A poza tym to najlepiej trzymać się od fenta z daleka.
Edit: ale nie sugerujcie się moimi dawkami, ja byłem w głębokim ciągu i przyjmowałem nawet 100mg dziennie, rozumiem że niektórzy upalą się dawką 3mg. Fajnie macie :)

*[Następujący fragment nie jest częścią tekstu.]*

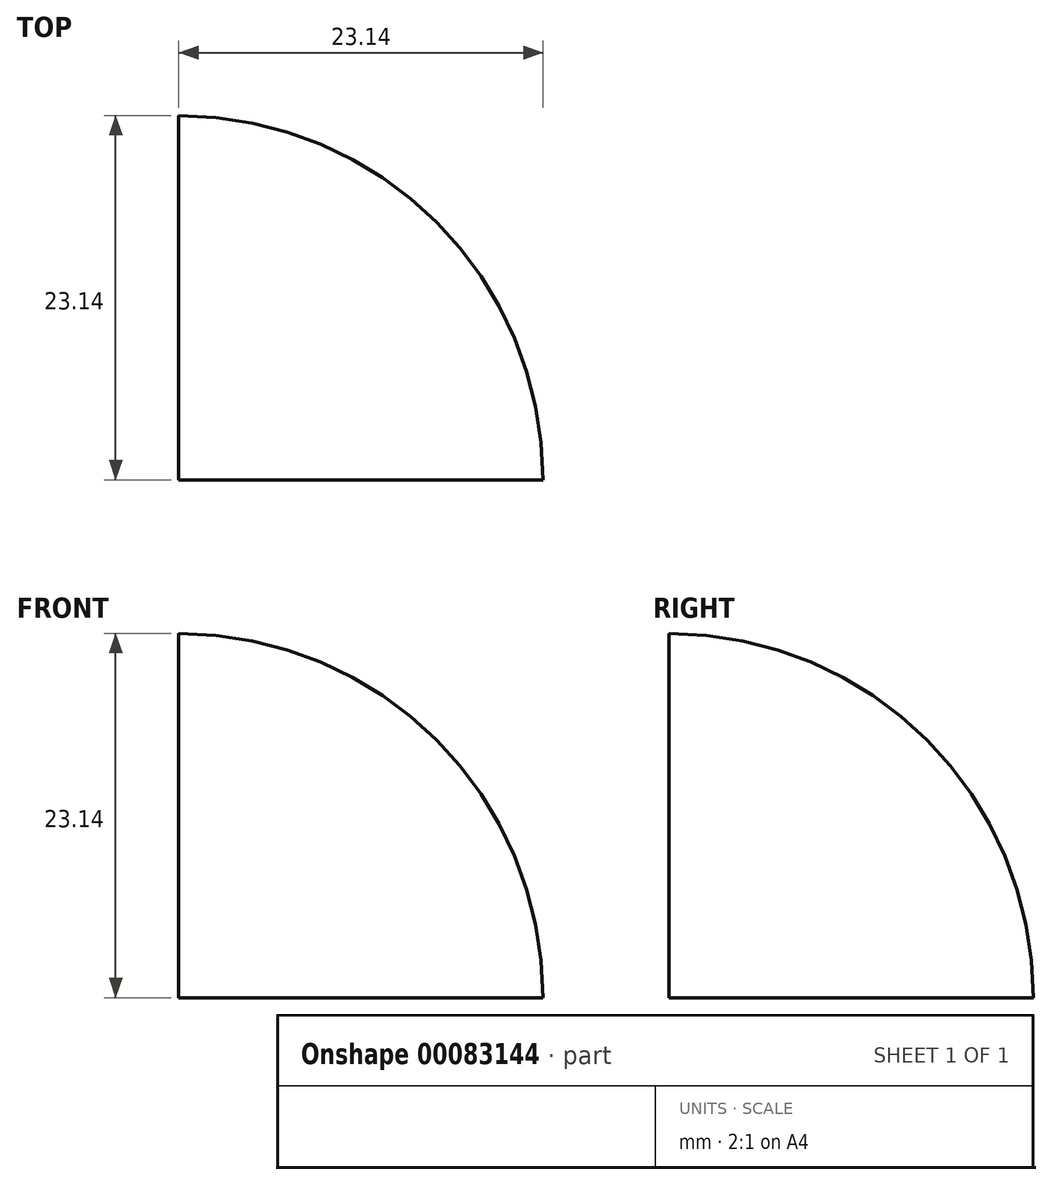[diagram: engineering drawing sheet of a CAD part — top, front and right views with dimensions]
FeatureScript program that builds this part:
annotation { "Feature Type Name" : "Feature", "Feature Type Description" : "" }
export const myFeature = defineFeature(function(context is Context, id is Id, definition is map)
    precondition{}
    {
        {
            var Q0;
            Q0=qCreatedBy(makeId("Front.planeOp"),FACE);
            var sketch = newSketch(context, id + "F0", { "sketchPlane" : qUnion([Q0])});
            skPoint(sketch, "E0", {"position": v(0, 0) * mm});
            skPoint(sketch, "E1", {"position": v(35.52, 0) * mm});
            skPoint(sketch, "E2", {"position": v(0, 23.14) * mm});
            skLineSegment(sketch, "E3", {"start": v(0, 0) * mm, "end": v(35.52, 0) * mm});
            skLineSegment(sketch, "E4", {"start": v(0, 0) * mm, "end": v(0, 23.14) * mm});
            skArc(sketch, "E5", {"start": v(0, 23.14) * mm, "mid": v(16.36, 16.36) * mm, "end": v(23.14, 0) * mm});
            skArc(sketch, "E6", {"start": v(0, 27.63) * mm, "mid": v(19.54, 19.54) * mm, "end": v(27.63, 0) * mm});
            skLineSegment(sketch, "E7", {"start": v(0, 23.14) * mm, "end": v(0, 27.63) * mm});
            skLineSegment(sketch, "E8", {"start": v(23.14, 0) * mm, "end": v(27.63, 0) * mm});
            skSolve(sketch);
        }
        {
            var Q0;
            Q0=makeQuery(id+"F0.imprint","IMPRINT",FACE,{"disambiguationData":[TD([[makeQuery(id+"F0.imprint","IMPRINT",EDGE,{"derivedFrom":sQuery(id+"F0.wireOp",EDGE,"E5")}),1.0]])]});
            var Q1;
            Q1=sQuery(id+"F0.wireOp",EDGE,"E4");
            revolve(context, id + "F1", {"entities" : qUnion([Q0]), "axis" : qUnion([Q1]), "revolveType" : RevolveType.ONE_DIRECTION, "angle" : 90 * degree});
        }
    });
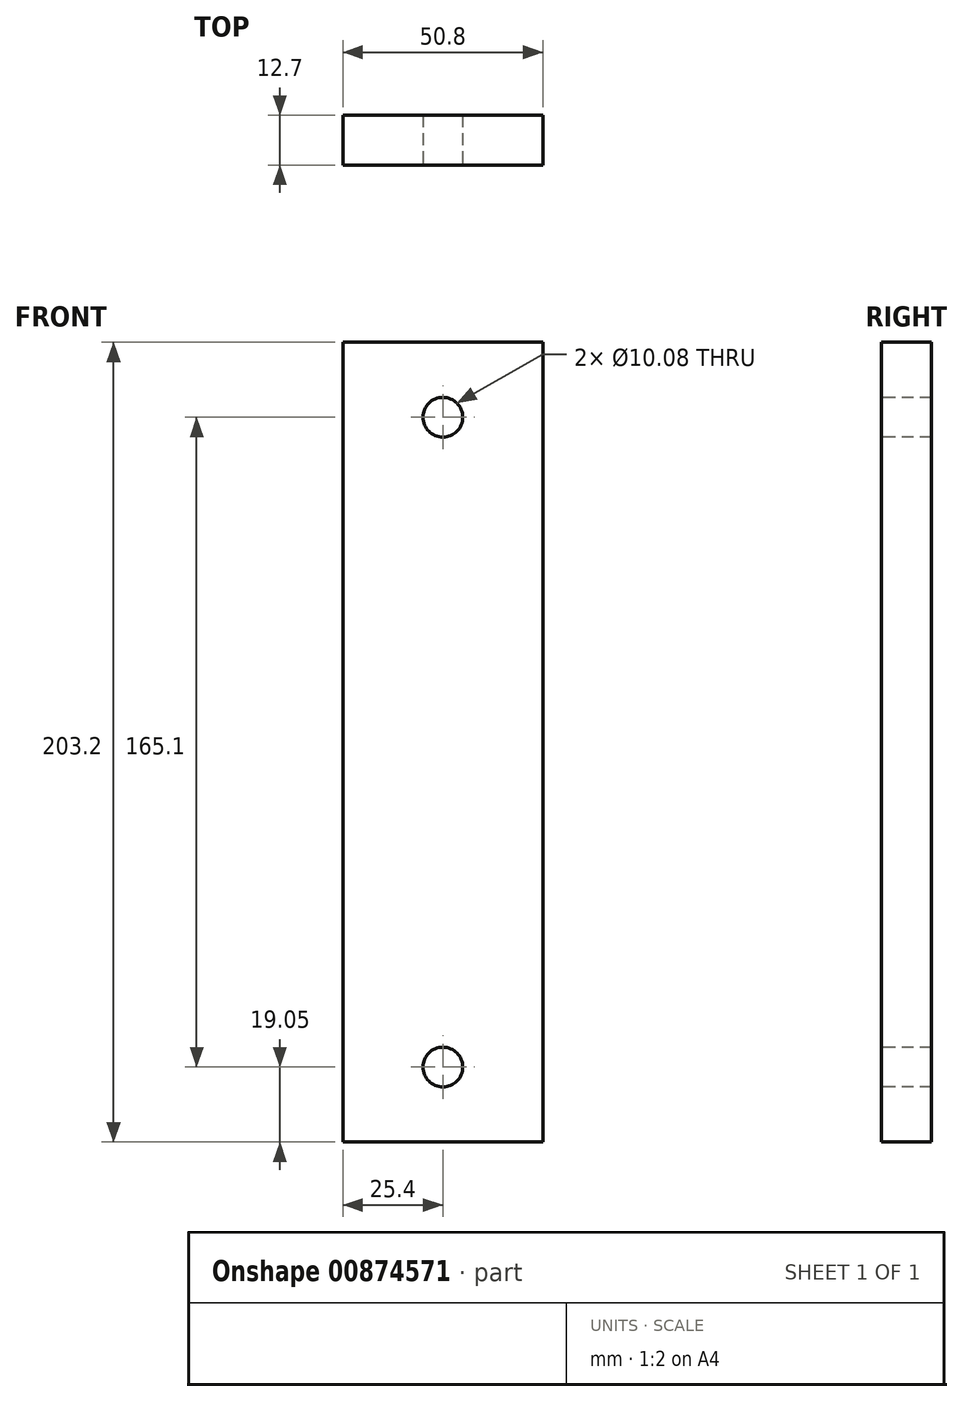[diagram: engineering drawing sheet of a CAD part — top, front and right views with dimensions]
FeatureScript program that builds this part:
annotation { "Feature Type Name" : "Feature", "Feature Type Description" : "" }
export const myFeature = defineFeature(function(context is Context, id is Id, definition is map)
    precondition{}
    {
        {
            var Q0;
            Q0=qCreatedBy(makeId("Front.planeOp"),FACE);
            var sketch = newSketch(context, id + "F0", { "sketchPlane" : qUnion([Q0])});
            skLineSegment(sketch, "E0.bottom", {"start": v(-25.4, 101.6) * mm, "end": v(25.4, 101.6) * mm});
            skLineSegment(sketch, "E0.top", {"start": v(-25.4, -101.6) * mm, "end": v(25.4, -101.6) * mm});
            skLineSegment(sketch, "E0.left", {"start": v(-25.4, 101.6) * mm, "end": v(-25.4, -101.6) * mm});
            skLineSegment(sketch, "E0.right", {"start": v(25.4, 101.6) * mm, "end": v(25.4, -101.6) * mm});
            skPoint(sketch, "E0.middle", {"position": v(0, 0) * mm});
            skPoint(sketch, "E1", {"position": v(0, 82.55) * mm});
            skPoint(sketch, "E1.positionSnap0", {"position": v(0, 101.6) * mm});
            skPoint(sketch, "E2", {"position": v(0, -82.55) * mm});
            skSolve(sketch);
        }
        {
            var Q0;
            Q0 = qSketchRegion(id + "F0", true);
            extrude(context, id + "F1", {"entities" : qUnion([Q0]), "depth" : 12.7 * mm, "offsetDistance" : 25.4 * mm});
        }
        {
            var Q0;
            Q0=sQuery(id+"F0.wireOp",VERTEX,"E1");
            var Q1;
            Q1=sQuery(id+"F0.wireOp",VERTEX,"E2");
            var Q2;
            Q2=makeQuery(id+"F1.opExtrude","SWEPT_BODY",BODY,{"disambiguationData":[OSD([sQuery(id+"F0.wireOp",EDGE,"E0.bottom"),sQuery(id+"F0.wireOp",EDGE,"E0.top"),sQuery(id+"F0.wireOp",EDGE,"E0.left"),sQuery(id+"F0.wireOp",EDGE,"E0.right")])]});
            hole(context, id + "F2", {"style" : HoleStyle.SIMPLE, "endStyle" : HoleEndStyle.BLIND, "oppositeDirection" : true, "standardTappedOrClearance" : lookupTablePath({ "fit" : "Normal (ASME)", "standard" : "ANSI", "size" : "3/8", "type" : "Clearance" }), "standardBlindInLast" : lookupTablePath({ "fit" : "Free", "standard" : "ANSI", "size" : "3/8", "type" : "Clearance" }), "holeDiameter" : 10.08 * mm, "majorDiameter" : 6.35 * mm, "holeDepth" : 12.7 * mm, "isTappedThrough" : true, "tappedDepth" : 10.34 * mm, "tapClearance" : 3, "locations" : qUnion([Q0, Q1]), "scope" : qUnion([Q2]), "startStyle" : HoleStartStyle.SKETCH});
        }
    });
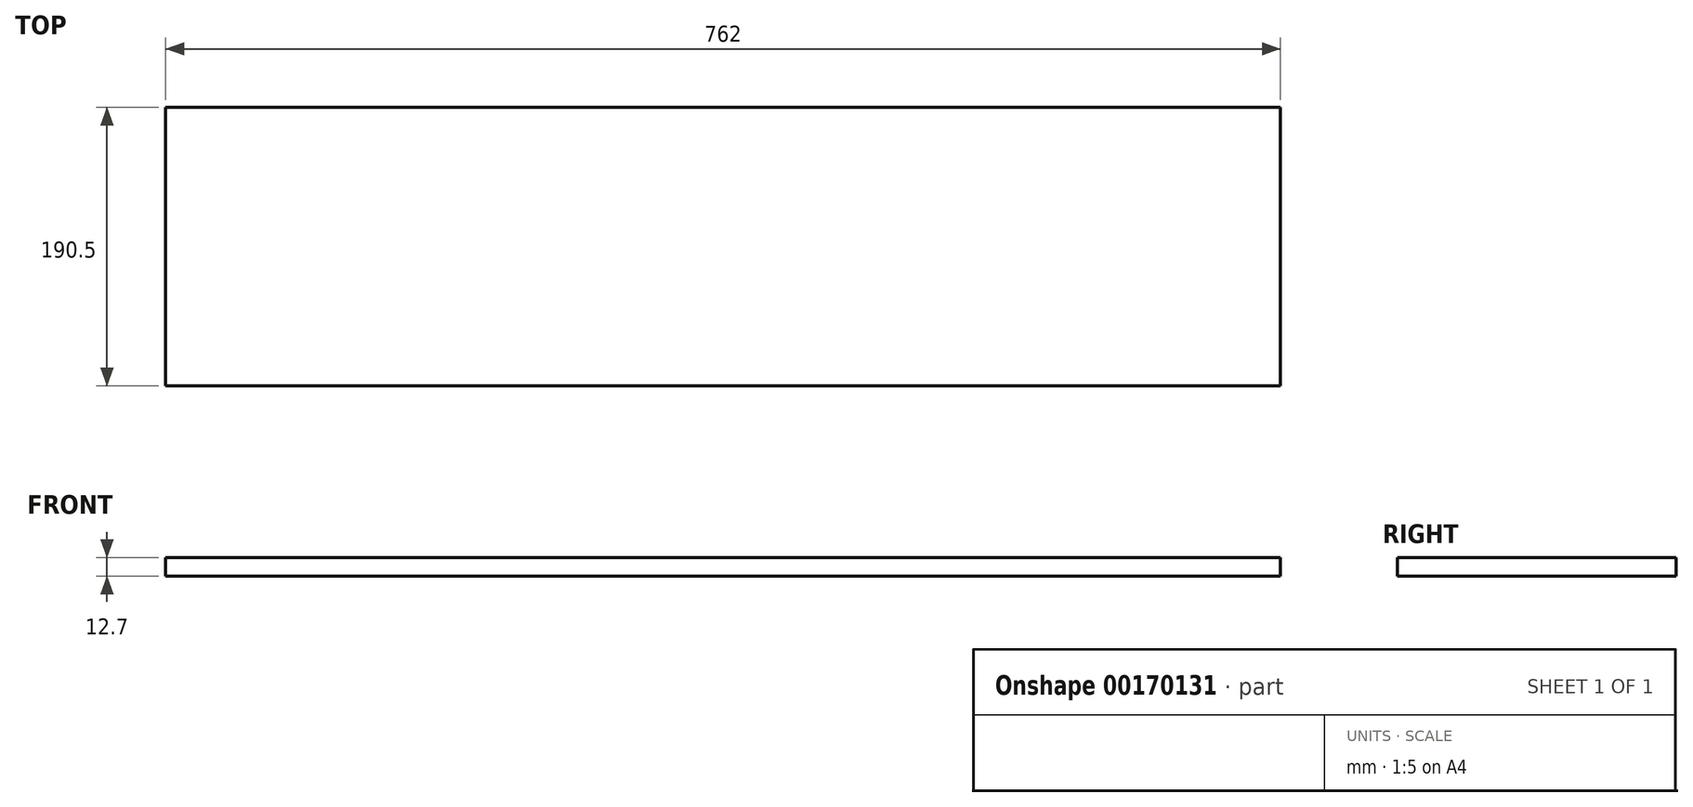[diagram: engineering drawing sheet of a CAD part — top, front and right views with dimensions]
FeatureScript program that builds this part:
annotation { "Feature Type Name" : "Feature", "Feature Type Description" : "" }
export const myFeature = defineFeature(function(context is Context, id is Id, definition is map)
    precondition{}
    {
        {
            var Q0;
            Q0=qCreatedBy(makeId("Front.planeOp"),FACE);
            var sketch = newSketch(context, id + "F0", { "sketchPlane" : qUnion([Q0])});
            skLineSegment(sketch, "E0.bottom", {"start": v(0, 0) * mm, "end": v(762, 0) * mm});
            skLineSegment(sketch, "E0.top", {"start": v(0, 12.7) * mm, "end": v(762, 12.7) * mm});
            skLineSegment(sketch, "E0.left", {"start": v(0, 0) * mm, "end": v(0, 12.7) * mm});
            skLineSegment(sketch, "E0.right", {"start": v(762, 0) * mm, "end": v(762, 12.7) * mm});
            skSolve(sketch);
        }
        {
            var Q0;
            Q0 = qSketchRegion(id + "F0", true);
            extrude(context, id + "F1", {"entities" : qUnion([Q0]), "depth" : 190.5 * mm});
        }
    });
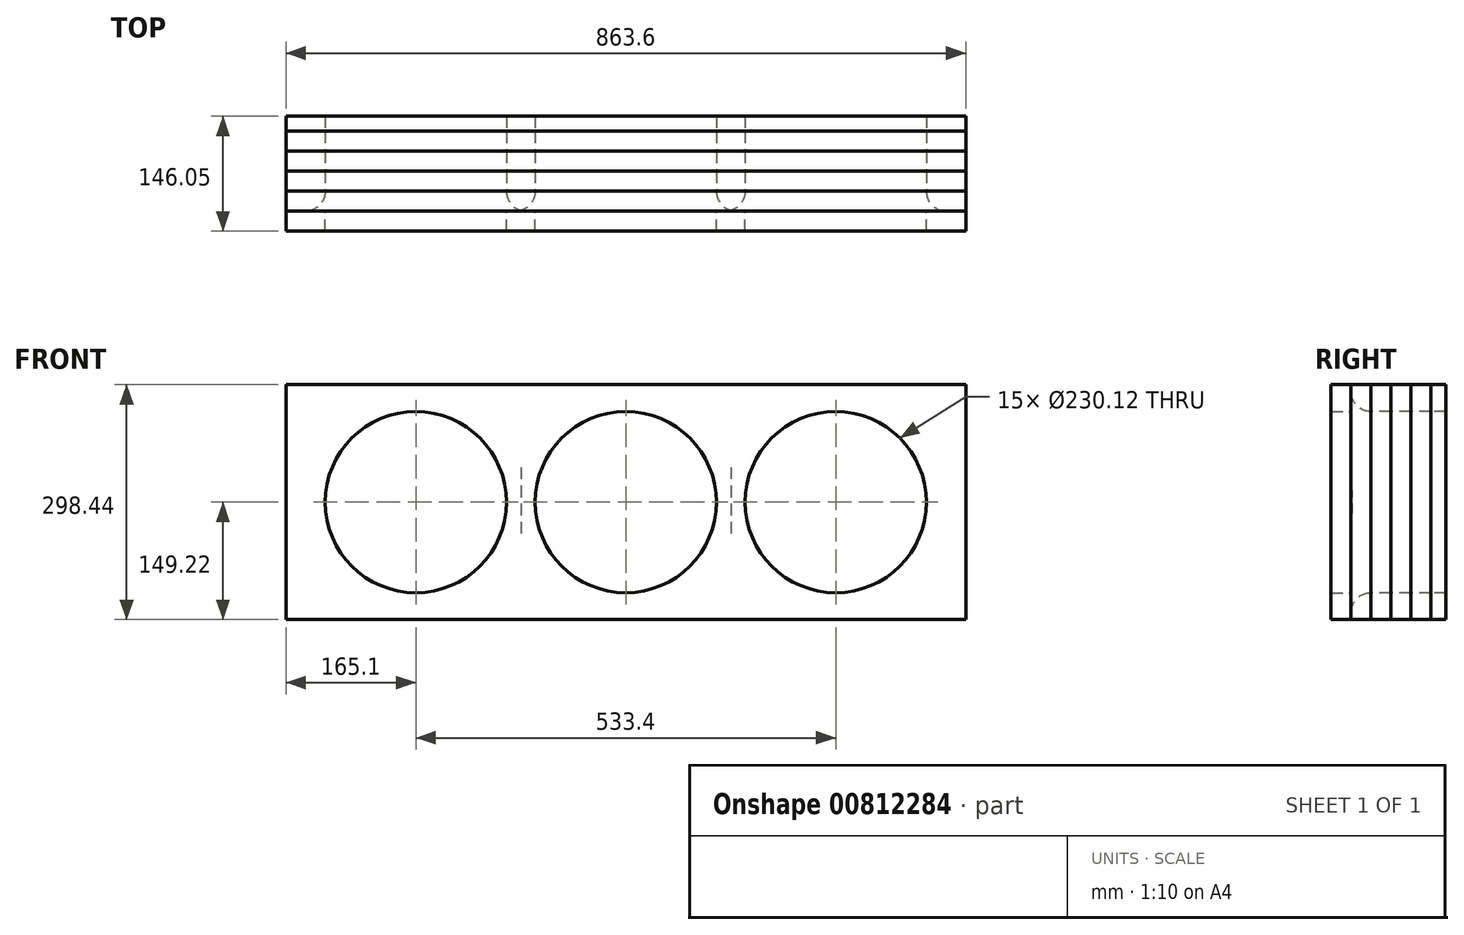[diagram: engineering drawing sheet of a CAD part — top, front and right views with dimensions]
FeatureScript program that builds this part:
annotation { "Feature Type Name" : "Feature", "Feature Type Description" : "" }
export const myFeature = defineFeature(function(context is Context, id is Id, definition is map)
    precondition{}
    {
        {
            var Q0;
            Q0=qCreatedBy(makeId("Front.planeOp"),FACE);
            var sketch = newSketch(context, id + "F0", { "sketchPlane" : qUnion([Q0])});
            skLineSegment(sketch, "E0.bottom", {"start": v(431.8, 149.23) * mm, "end": v(-431.8, 149.23) * mm});
            skLineSegment(sketch, "E0.top", {"start": v(431.8, -149.22) * mm, "end": v(-431.8, -149.22) * mm});
            skLineSegment(sketch, "E0.left", {"start": v(431.8, 149.23) * mm, "end": v(431.8, -149.23) * mm});
            skLineSegment(sketch, "E0.right", {"start": v(-431.8, 149.23) * mm, "end": v(-431.8, -149.22) * mm});
            skPoint(sketch, "E0.middle", {"position": v(0, 0) * mm});
            skCircle(sketch, "E1", {"center": v(0, 0) * mm, "radius": 115.06 * mm});
            skCircle(sketch, "E2", {"center": v(266.7, 0) * mm, "radius": 115.06 * mm});
            skCircle(sketch, "E3", {"center": v(-266.7, 0) * mm, "radius": 115.06 * mm});
            skSolve(sketch);
        }
        {
            var Q0;
            Q0=makeQuery(id+"F0.imprint","IMPRINT",FACE,{"disambiguationData":[TD([[makeQuery(id+"F0.imprint","IMPRINT",EDGE,{"derivedFrom":sQuery(id+"F0.wireOp",EDGE,"E0.bottom")}),1.0]])]});
            extrude(context, id + "F1", {"entities" : qUnion([Q0]), "depth" : 25.4 * mm, "offsetDistance" : 25.4 * mm});
        }
        {
            var Q0;
            Q0=makeQuery(id+"F1.opExtrude","CAP_FACE",FACE,{"disambiguationData":[OSD([sQuery(id+"F0.wireOp",EDGE,"E0.bottom"),sQuery(id+"F0.wireOp",EDGE,"E0.top"),sQuery(id+"F0.wireOp",EDGE,"E0.left"),sQuery(id+"F0.wireOp",EDGE,"E0.right"),sQuery(id+"F0.wireOp",EDGE,"E1"),sQuery(id+"F0.wireOp",EDGE,"E2"),sQuery(id+"F0.wireOp",EDGE,"E3")])],"isStart":true});
            extrude(context, id + "F2", {"entities" : qUnion([Q0]), "depth" : 25.4 * mm, "offsetDistance" : 25.4 * mm});
        }
        {
            var Q0;
            Q0=makeQuery(id+"F2.opExtrude","CAP_FACE",FACE,{"disambiguationData":[OSD([sQuery(id+"F0.wireOp",EDGE,"E0.bottom"),sQuery(id+"F0.wireOp",EDGE,"E0.top"),sQuery(id+"F0.wireOp",EDGE,"E0.left"),sQuery(id+"F0.wireOp",EDGE,"E0.right"),sQuery(id+"F0.wireOp",EDGE,"E1"),sQuery(id+"F0.wireOp",EDGE,"E2"),sQuery(id+"F0.wireOp",EDGE,"E3")])],"isStart":false});
            extrude(context, id + "F3", {"entities" : qUnion([Q0]), "depth" : 25.4 * mm, "offsetDistance" : 25.4 * mm});
        }
        {
            var Q0;
            Q0=makeQuery(id+"F3.opExtrude","CAP_FACE",FACE,{"disambiguationData":[OSD([sQuery(id+"F0.wireOp",EDGE,"E0.bottom"),sQuery(id+"F0.wireOp",EDGE,"E0.top"),sQuery(id+"F0.wireOp",EDGE,"E0.left"),sQuery(id+"F0.wireOp",EDGE,"E0.right"),sQuery(id+"F0.wireOp",EDGE,"E1"),sQuery(id+"F0.wireOp",EDGE,"E2"),sQuery(id+"F0.wireOp",EDGE,"E3")])],"isStart":false});
            extrude(context, id + "F4", {"entities" : qUnion([Q0]), "depth" : 25.4 * mm, "offsetDistance" : 25.4 * mm});
        }
        {
            var Q0;
            Q0=makeQuery(id+"F4.opExtrude","CAP_FACE",FACE,{"disambiguationData":[OSD([sQuery(id+"F0.wireOp",EDGE,"E0.bottom"),sQuery(id+"F0.wireOp",EDGE,"E0.top"),sQuery(id+"F0.wireOp",EDGE,"E0.left"),sQuery(id+"F0.wireOp",EDGE,"E0.right"),sQuery(id+"F0.wireOp",EDGE,"E1"),sQuery(id+"F0.wireOp",EDGE,"E2"),sQuery(id+"F0.wireOp",EDGE,"E3")])],"isStart":false});
            extrude(context, id + "F5", {"entities" : qUnion([Q0]), "depth" : 25.4 * mm, "offsetDistance" : 25.4 * mm});
        }
        {
            var Q0;
            Q0=makeQuery(id+"F5.opExtrude","CAP_FACE",FACE,{"disambiguationData":[OSD([sQuery(id+"F0.wireOp",EDGE,"E0.bottom"),sQuery(id+"F0.wireOp",EDGE,"E0.top"),sQuery(id+"F0.wireOp",EDGE,"E0.left"),sQuery(id+"F0.wireOp",EDGE,"E0.right"),sQuery(id+"F0.wireOp",EDGE,"E1"),sQuery(id+"F0.wireOp",EDGE,"E2"),sQuery(id+"F0.wireOp",EDGE,"E3")])],"isStart":false});
            extrude(context, id + "F6", {"entities" : qUnion([Q0]), "depth" : 19.05 * mm, "offsetDistance" : 25.4 * mm});
        }
        {
            var Q0;
            Q0=makeQuery(id+"F2.opExtrude","CAP_EDGE",EDGE,{"disambiguationData":[OSD([sQuery(id+"F0.wireOp",EDGE,"E3")])],"isStart":true});
            var Q1;
            Q1=makeQuery(id+"F2.opExtrude","CAP_EDGE",EDGE,{"disambiguationData":[OSD([sQuery(id+"F0.wireOp",EDGE,"E1")])],"isStart":true});
            var Q2;
            Q2=makeQuery(id+"F2.opExtrude","CAP_EDGE",EDGE,{"disambiguationData":[OSD([sQuery(id+"F0.wireOp",EDGE,"E2")])],"isStart":true});
            fillet(context, id + "F7", {"entities" : qUnion([Q0, Q1, Q2]), "radius" : 25.4 * mm, "allowEdgeOverflow" : false});
        }
    });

Gp: wiem o czym piszesz. Waporyzowanie jest do tego najlepsze. Przepaliłem tak kiedyś kilka gram. Raj i piekło jednocześnie. Ale suma summarum nie warto bo jak się skończy to tolerancja na opio jest masakrycznie wielka. Jednak mile wspominam wapowanie fenta samo w sobie, w pociągach, toaletach i te noddy potem... Już 3 lata minęły od tego ciągu... Niedawno strzelałem fenta iv i to już nie jest to. Waporyzowany ma taki miętowy, orzeźwiający smak :S
sprawdzone_info pisze:TJuż 3 lata minęły od tego ciągu... Niedawno strzelałem fenta iv i to już nie jest to. Waporyzowany ma taki miętowy, orzeźwiający smak :S
Fuzja - D5
Podzielę się z wami moją obserwacją nt fnt. Mma od jakiegoś czasu niska tolerancję i ładnie wyczaiłem jak działaja plasterki żute. Otóz gdy chcemy zejsć z gila można wyjąć plaster jeszcze zani poczujemy sie człkiem dobrze, fnt jeszcze się wchłania a przy odstawce lepiej nie brać więcej niz to potrzebne. Poza tym nagryzanie wyciućkanej matrycy jak najbardziej ma sens, niby juz nic sie nie uwalnia, ale po nagryzaniu znów czuć smak fnt. Potem nasiąkniety klej można zdjać z plastiku i żuć dokładnie jak gumę do żucia, musi dobrze nasiąknąć :) Ale to tylko ciekawostka, wiekszego sensu to nie ma. Aha, z wyżutej matrycy można jeszcze ściągnąć bucha, coś tam smyra.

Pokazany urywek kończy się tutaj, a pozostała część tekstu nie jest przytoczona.